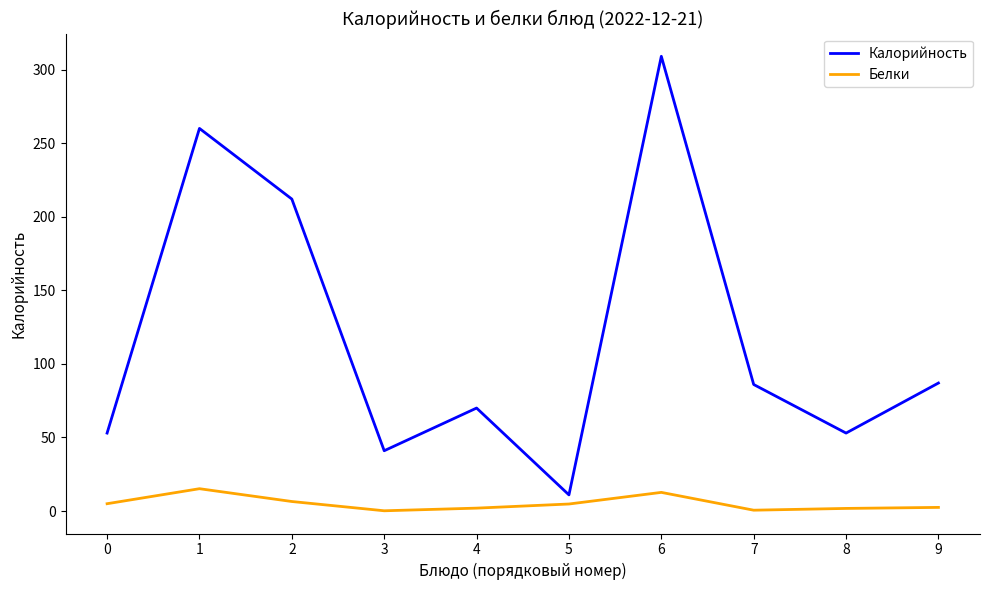

True or false: Белки has more than 1 points higher than both neighbors.

True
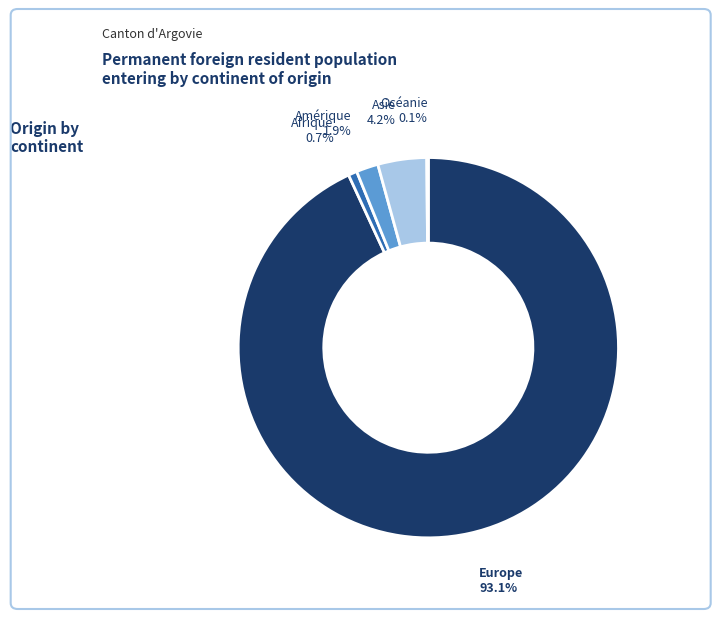

Is there a majority slice in this chart?

Yes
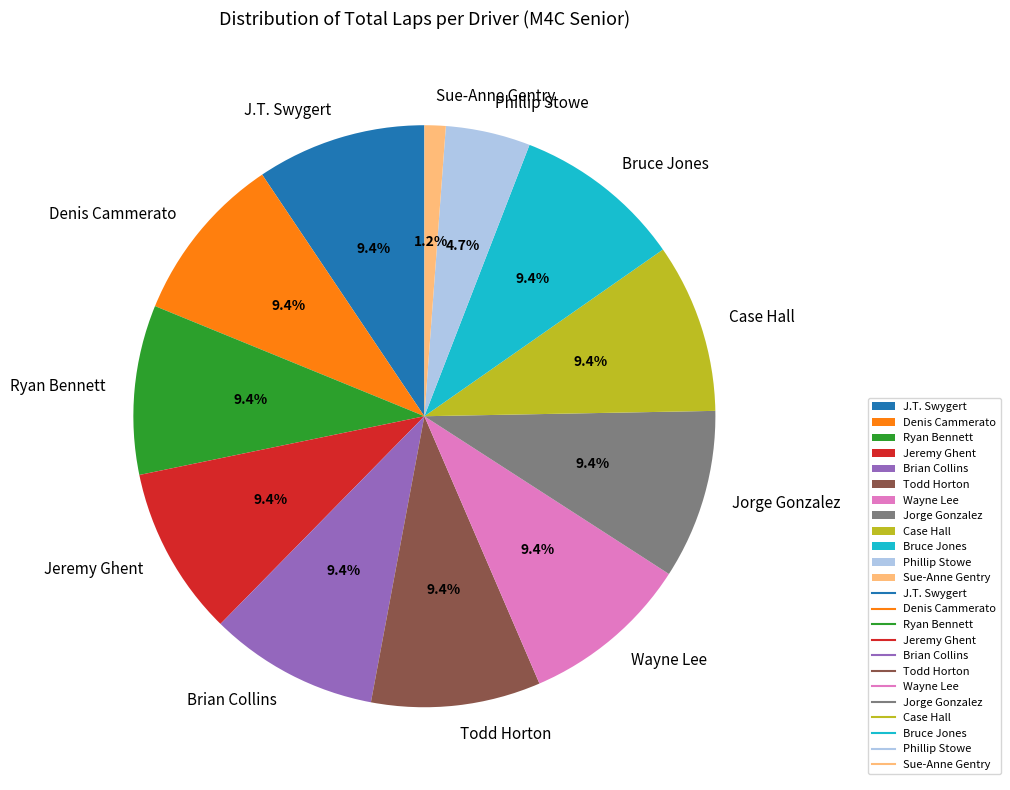

What is the ratio of the value at Brian Collins to the value at J.T. Swygert?

1.0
———
Retype the full listing above line for line, without any changes, and leave the pictures out.

Task result
True or false: Белки has more than 1 points higher than both neighbors.

True

Is there a majority slice in this chart?

Yes

What is the ratio of the value at Brian Collins to the value at J.T. Swygert?

1.0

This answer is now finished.